To address these challenges, a novel, universal intracardiac robotic system is proposed to improve precision, safety, and procedural efficiency. This system integrates a high-dexterity, load-capacity catheter instrument, a modular concentric robotic platform, and an augmented reality (AR) navigation interface. The catheter's design balances flexibility for navigating complex intracardiac paths with the rigidity needed for device deployment. The robotic platform's modular architecture enhances versatility, enabling control across various procedures and anatomical variations, while the AR system facilitates intuitive preoperative planning and real-time intraoperative guidance through multimodal image fusion.

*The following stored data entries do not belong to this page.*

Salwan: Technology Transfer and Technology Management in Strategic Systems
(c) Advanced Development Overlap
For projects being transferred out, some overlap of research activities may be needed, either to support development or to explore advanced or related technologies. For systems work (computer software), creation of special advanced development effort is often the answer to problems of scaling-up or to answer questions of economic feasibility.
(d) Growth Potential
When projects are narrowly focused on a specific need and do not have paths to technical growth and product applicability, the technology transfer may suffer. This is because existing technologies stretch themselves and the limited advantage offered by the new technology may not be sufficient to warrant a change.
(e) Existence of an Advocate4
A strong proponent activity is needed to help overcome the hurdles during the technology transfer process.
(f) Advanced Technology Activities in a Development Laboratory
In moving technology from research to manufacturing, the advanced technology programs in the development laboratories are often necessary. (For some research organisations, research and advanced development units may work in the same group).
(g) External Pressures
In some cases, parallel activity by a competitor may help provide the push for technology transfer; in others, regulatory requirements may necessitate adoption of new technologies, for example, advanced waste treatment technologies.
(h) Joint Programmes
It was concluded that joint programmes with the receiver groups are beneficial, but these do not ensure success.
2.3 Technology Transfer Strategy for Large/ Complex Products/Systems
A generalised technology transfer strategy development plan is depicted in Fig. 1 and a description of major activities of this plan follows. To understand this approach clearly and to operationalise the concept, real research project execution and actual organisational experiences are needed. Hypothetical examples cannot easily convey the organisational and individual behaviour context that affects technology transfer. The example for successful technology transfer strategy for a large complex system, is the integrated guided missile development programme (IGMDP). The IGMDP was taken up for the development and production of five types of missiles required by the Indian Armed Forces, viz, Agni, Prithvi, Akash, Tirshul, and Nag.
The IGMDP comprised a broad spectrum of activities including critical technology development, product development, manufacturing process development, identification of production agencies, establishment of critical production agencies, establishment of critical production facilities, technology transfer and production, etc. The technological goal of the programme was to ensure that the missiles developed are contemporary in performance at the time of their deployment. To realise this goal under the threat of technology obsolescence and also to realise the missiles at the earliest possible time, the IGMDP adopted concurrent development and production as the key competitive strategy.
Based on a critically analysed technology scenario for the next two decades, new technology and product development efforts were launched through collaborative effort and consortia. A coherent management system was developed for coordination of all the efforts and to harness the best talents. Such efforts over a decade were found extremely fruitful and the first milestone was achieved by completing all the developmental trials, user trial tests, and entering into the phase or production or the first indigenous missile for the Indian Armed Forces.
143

The core innovation lies in overcoming existing limitations: balancing catheter flexibility and load capacity, expanding robotic system adaptability for different valve procedures, and improving integration with imaging modalities like computed tomography, transesophageal echocardiogram, and fluoroscopy. The project aims to develop sophisticated models for instrument design, control strategies for multi-instrument coordination, and advanced navigation tools. These technological advancements are intended to elevate the clinical utility of robotic intracardiac interventions, making them safer, more efficient, and easier to adopt widely. By establishing a systematic approach for intelligent, multimodal, robotic-assisted valvular procedures, this work promises significant contributions to minimally invasive cardiology and holds substantial potential for clinical translation.

Eligibility

Inclusion Criteria:

• Age 18-90
• Severe symptomatic TR
• Deem high risk for tricuspid valve surgery determined by a multidisciplinary heart team (including cardiologists, cardiac surgeons and cardiac anesthetists) and
• Anatomically feasible for transjugular transcatheter tricuspid valve replacement using the Lux-valve plus system
• Able to consent

Exclusion Criteria:

• Prior TV repair or replacement that would interfere with Lux-valve plus implantation
• severe pulmonary hypertension (pulmonary artery systolic pressure \>70 mm Hg or \>2/3 systemic with pulmonary vascular resistance \>5 WU after vasodilator challenge)
• Pregnant or nursing patients and those who plan pregnancy during the study period. Female patients of childbearing potential must have a negative pregnancy
• Left Ventricular Ejection Fraction (LVEF) \<40% or;
• Evidence of intracardiac mass, thrombus or vegetation or;
• Anatomical structures precluding proper device deployment or device vascular access, evaluated by echo or CT or;
• Surgical correction is indicated for other concomitant valvular disease (e.g., severe aortic, mitral and/or pulmonic valve stenosis and/or regurgitation); Subjects with concomitant valvular disease may treat their respective valve first and wait 2 months before being reassessed for the trial.
• Sepsis or active endocarditis within 3 months, or infections requiring antibiotic therapy within 2 weeks prior to the planned procedure or;
• Active peptic ulcer or active gastrointestinal (GI) bleeding precluding anticoagulation or antiplatelet therapy or;
• Underwent any cardiac or non-cardiac interventional or surgical procedure within 30 days prior to the procedure or planned to have the interventional or surgical procedure within 60 days after implant procedure (e.g., cardioversion, ablation, percutaneous coronary intervention, etc);
• Recent (within 90 days prior to procedure) stroke, transient ischemic attack, or myocardial infarction;
• Life expectancy is less than 1 year;
• Current participation in another investigational drug or device study.